Work instruction: Scan the data and please report how many lines include the word "neoplastic". Leave out everything but the number.

◆ ◆ ◆ ◆ ◆ ◆ ◆

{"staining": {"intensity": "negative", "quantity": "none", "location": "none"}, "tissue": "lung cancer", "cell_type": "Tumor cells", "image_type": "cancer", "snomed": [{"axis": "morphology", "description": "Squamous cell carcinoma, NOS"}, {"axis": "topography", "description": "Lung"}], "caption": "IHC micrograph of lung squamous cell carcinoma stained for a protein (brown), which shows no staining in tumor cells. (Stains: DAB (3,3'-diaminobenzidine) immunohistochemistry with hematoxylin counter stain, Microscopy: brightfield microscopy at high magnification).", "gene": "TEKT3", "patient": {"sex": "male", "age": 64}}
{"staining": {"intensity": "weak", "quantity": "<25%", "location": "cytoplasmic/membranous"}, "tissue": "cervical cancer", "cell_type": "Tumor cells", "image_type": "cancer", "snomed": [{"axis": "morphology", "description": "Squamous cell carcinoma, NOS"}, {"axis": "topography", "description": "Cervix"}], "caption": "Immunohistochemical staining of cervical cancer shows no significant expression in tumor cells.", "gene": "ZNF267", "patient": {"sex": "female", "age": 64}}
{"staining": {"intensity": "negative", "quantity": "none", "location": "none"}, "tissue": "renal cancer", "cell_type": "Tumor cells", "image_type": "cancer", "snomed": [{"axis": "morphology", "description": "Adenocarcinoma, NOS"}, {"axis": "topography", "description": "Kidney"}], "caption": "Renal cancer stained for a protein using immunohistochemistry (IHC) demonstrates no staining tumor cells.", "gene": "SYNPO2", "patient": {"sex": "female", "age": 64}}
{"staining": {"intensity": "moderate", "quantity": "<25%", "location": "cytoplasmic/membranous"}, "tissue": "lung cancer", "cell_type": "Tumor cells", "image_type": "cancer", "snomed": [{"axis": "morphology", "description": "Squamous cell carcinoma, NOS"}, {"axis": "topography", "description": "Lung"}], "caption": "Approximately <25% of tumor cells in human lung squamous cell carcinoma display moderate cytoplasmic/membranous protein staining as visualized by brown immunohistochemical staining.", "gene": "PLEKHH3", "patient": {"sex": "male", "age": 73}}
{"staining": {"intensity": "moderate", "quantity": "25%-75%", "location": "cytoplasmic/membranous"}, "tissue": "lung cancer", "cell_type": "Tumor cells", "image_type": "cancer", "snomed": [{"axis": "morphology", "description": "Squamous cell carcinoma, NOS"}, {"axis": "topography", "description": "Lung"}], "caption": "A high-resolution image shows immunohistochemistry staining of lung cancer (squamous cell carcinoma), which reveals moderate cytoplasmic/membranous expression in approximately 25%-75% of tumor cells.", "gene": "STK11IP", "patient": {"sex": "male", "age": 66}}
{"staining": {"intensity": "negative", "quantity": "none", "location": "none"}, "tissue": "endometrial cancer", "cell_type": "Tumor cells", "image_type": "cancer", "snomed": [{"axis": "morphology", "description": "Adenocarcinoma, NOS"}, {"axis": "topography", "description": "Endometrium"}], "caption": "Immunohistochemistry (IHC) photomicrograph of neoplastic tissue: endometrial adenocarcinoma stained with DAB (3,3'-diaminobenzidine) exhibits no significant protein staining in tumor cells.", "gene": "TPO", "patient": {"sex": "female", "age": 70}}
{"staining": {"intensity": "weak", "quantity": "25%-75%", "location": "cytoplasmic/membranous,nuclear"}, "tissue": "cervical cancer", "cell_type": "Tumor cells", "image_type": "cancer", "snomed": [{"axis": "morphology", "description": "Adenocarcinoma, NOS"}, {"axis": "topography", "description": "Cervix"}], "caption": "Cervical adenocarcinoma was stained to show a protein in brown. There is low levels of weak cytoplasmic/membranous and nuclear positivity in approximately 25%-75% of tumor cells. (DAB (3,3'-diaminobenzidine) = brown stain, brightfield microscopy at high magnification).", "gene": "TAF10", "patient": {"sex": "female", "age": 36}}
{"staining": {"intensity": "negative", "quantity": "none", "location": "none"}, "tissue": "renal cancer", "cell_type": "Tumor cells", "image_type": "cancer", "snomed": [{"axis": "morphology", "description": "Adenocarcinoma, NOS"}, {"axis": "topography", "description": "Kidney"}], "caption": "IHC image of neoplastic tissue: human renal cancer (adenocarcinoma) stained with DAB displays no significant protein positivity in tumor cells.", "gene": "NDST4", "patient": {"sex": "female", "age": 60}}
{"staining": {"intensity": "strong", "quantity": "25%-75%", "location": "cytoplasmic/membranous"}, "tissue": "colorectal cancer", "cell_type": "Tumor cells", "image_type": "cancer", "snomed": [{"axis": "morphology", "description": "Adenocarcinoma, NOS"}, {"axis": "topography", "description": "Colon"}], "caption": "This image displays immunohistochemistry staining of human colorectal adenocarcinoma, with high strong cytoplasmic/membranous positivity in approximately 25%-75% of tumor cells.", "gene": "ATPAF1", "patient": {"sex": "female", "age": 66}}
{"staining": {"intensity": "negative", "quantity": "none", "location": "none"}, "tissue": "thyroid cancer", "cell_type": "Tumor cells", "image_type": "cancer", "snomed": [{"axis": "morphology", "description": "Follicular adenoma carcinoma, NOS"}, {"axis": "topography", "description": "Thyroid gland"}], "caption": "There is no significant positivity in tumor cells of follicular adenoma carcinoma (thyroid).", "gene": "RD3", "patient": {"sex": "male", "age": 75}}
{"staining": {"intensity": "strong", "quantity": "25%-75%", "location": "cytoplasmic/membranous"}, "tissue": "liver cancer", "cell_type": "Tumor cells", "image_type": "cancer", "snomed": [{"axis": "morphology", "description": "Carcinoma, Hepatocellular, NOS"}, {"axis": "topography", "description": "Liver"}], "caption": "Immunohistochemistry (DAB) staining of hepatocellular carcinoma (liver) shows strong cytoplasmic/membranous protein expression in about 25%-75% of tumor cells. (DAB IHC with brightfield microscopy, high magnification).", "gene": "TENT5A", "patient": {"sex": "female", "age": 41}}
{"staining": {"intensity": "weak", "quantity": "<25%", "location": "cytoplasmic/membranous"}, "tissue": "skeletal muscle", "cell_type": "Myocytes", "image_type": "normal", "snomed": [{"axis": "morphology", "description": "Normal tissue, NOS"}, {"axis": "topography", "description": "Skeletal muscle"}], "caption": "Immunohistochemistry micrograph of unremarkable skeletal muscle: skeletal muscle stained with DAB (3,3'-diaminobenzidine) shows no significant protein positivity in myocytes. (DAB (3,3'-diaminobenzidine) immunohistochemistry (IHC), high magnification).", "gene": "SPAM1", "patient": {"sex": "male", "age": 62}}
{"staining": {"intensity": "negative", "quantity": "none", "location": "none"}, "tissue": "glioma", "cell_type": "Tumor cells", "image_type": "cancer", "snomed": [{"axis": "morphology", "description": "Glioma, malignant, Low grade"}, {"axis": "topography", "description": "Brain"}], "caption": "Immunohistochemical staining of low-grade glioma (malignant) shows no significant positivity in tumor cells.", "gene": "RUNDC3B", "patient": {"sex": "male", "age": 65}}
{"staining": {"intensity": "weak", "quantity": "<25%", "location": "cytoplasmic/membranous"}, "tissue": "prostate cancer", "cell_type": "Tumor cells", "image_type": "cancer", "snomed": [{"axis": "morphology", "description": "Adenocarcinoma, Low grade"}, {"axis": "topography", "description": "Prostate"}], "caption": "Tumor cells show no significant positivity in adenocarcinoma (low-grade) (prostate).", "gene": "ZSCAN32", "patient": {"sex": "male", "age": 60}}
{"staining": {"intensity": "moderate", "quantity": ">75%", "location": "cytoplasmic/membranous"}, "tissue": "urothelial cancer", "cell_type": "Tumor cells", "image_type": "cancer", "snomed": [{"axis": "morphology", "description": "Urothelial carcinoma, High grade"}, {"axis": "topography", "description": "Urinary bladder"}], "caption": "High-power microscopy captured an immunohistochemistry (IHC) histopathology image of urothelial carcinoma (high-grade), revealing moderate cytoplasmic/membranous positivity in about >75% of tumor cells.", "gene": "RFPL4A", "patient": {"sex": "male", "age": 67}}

◆ ◆ ◆ ◆ ◆ ◆ ◆

Answer: 2